## [EXCERPTED TEXT]
########

Futuro Health is open to all residents in California. Fresno area residents who are interested in healthcare careers can visit FuturoHealth.org for more information.
“Futuro Health represents a new model for tackling the workforce shortage and training workers especially when they no longer stay with one employer for long,” said Dave Regan, president of SEIU-UHW. “Ensuring that all people have access to high-quality, affordable health care and a living wage is a priority of SEIU-UHW.”
Goal Is 10,000 New Licensed Healthcare Workers
Futuro Health aims to graduate 10,000 new licensed, credentialed allied healthcare workers in California over the next four years. Futuro Health will begin its work in California to provide an affordable education-to-work solution but plans to expand the model to other states.
Allied healthcare services are provided by a wide range of clinical, administrative and support professionals. They include licensed vocational nurses, medical coders, health information technicians, radiology technicians, and lab workers.

########

## [DATA LISTING]

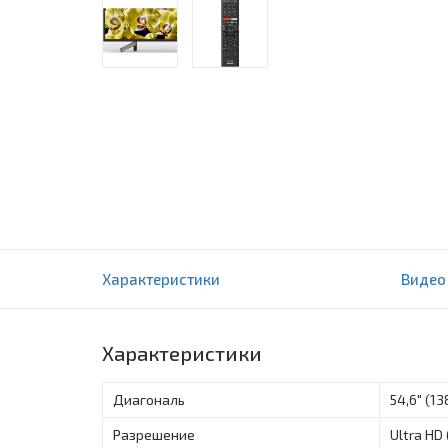
Телевизор Sony 55XG8096
Характеристики
Видео
0 отзыва(ов)
Характеристики
Диагональ
54,6" (13
Разрешение
Ultra HD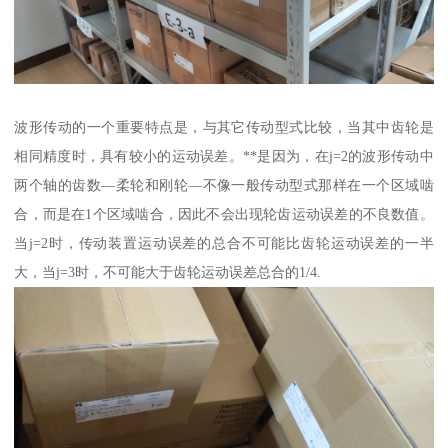
波形传动的一个重要特点是，与其它传动型式比较，当其中齿轮是
相同精度时，具有较小的运动误差。**是因为，在j=2的波形传动中
两个轴的齿数—柔轮和刚轮—不像一般传动型式那样在一个区域啮
合，而是在1个区域啮合，因此不会出现轮齿运动误差的不良数值。
当j=2时，传动装置运动误差的总合不可能比齿轮运动误差的一半
大，当j=3时，不可能大于齿轮运动误差总合的1/4.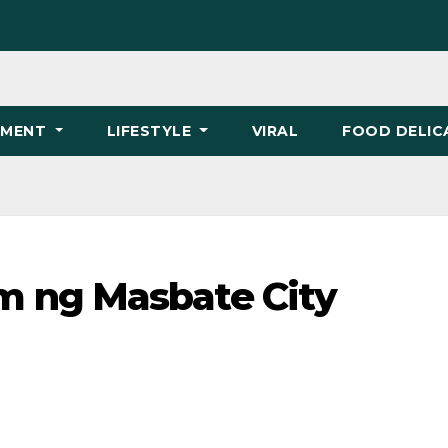
NMENT
LIFESTYLE
VIRAL
FOOD DELIC
 ng Masbate City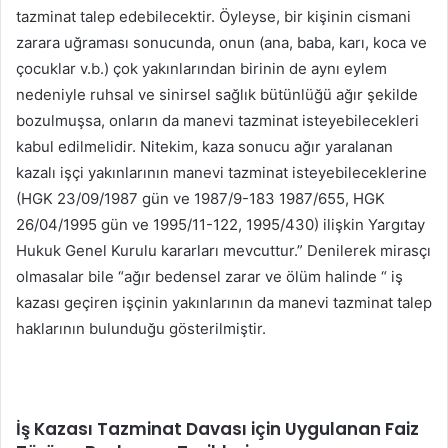
tazminat talep edebilecektir. Öyleyse, bir kişinin cismani
zarara uğraması sonucunda, onun (ana, baba, karı, koca ve
çocuklar v.b.) çok yakınlarından birinin de aynı eylem
nedeniyle ruhsal ve sinirsel sağlık bütünlüğü ağır şekilde
bozulmuşsa, onların da manevi tazminat isteyebilecekleri
kabul edilmelidir. Nitekim, kaza sonucu ağır yaralanan
kazalı işçi yakınlarının manevi tazminat isteyebileceklerine
(HGK 23/09/1987 gün ve 1987/9-183 1987/655, HGK
26/04/1995 gün ve 1995/11-122, 1995/430) ilişkin Yargıtay
Hukuk Genel Kurulu kararları mevcuttur.” Denilerek mirasçı
olmasalar bile “ağır bedensel zarar ve ölüm halinde “ iş
kazası geçiren işçinin yakınlarının da manevi tazminat talep
haklarının bulunduğu gösterilmiştir.
İş Kazası Tazminat Davası için Uygulanan Faiz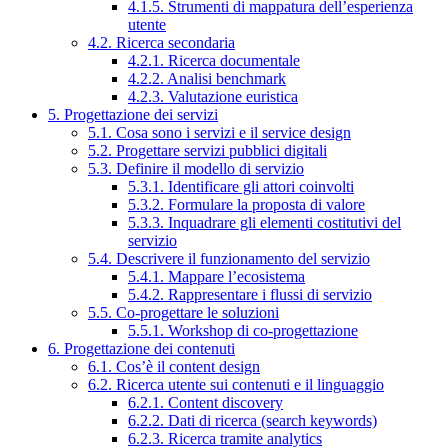
4.1.5. Strumenti di mappatura dell’esperienza
utente
4.2. Ricerca secondaria
4.2.1. Ricerca documentale
4.2.2. Analisi benchmark
4.2.3. Valutazione euristica
5. Progettazione dei servizi
5.1. Cosa sono i servizi e il service design
5.2. Progettare servizi pubblici digitali
5.3. Definire il modello di servizio
5.3.1. Identificare gli attori coinvolti
5.3.2. Formulare la proposta di valore
5.3.3. Inquadrare gli elementi costitutivi del
servizio
5.4. Descrivere il funzionamento del servizio
5.4.1. Mappare l’ecosistema
5.4.2. Rappresentare i flussi di servizio
5.5. Co-progettare le soluzioni
5.5.1. Workshop di co-progettazione
6. Progettazione dei contenuti
6.1. Cos’è il content design
6.2. Ricerca utente sui contenuti e il linguaggio
6.2.1. Content discovery
6.2.2. Dati di ricerca (search keywords)
6.2.3. Ricerca tramite analytics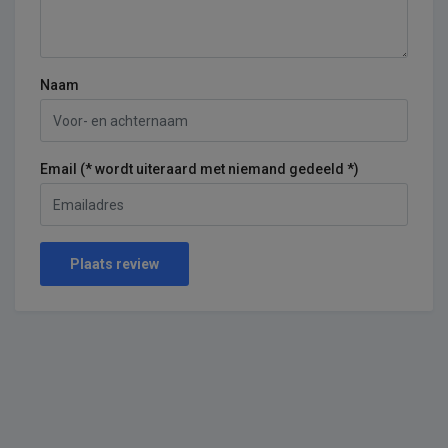
Naam
Email (* wordt uiteraard met niemand gedeeld *)
Plaats review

########

## [APPLY WHAT YOU READ]
- 1) Which allied healthcare professionals does the Futuro Health text give as examples?
- 2) Could you carry the Futuro Health text forward from its final sentence?
The rows have no connection to the Futuro Health text.

## [EXERCISE RESPONSES]
- 1) Licensed vocational nurses, medical coders, health information technicians, radiology technicians, and lab workers.

- 2)
High Demand Expected for Allied Healthcare Services
By 2030, California’s population is expected to be 44.1 million. Meanwhile, the number of adults 65 and older will nearly double from 5 million in 2014 to 8.6 million. The allied health sector will be in high demand to support these demographic shifts.
— Futuro Health CEO Van Ton-Quinlivan
Van Ton-Quinlivan Will Lead Futuro Health
Van Ton-Quinlivan will serve as Futuro Health’s chief executive officer.
“Our work is to create access to opportunity and lower the barriers that many individuals face when it comes to social mobility,” Ton-Quinlivan said. “This will also ensure more equitable access to good patient care across our country, state, and communities.”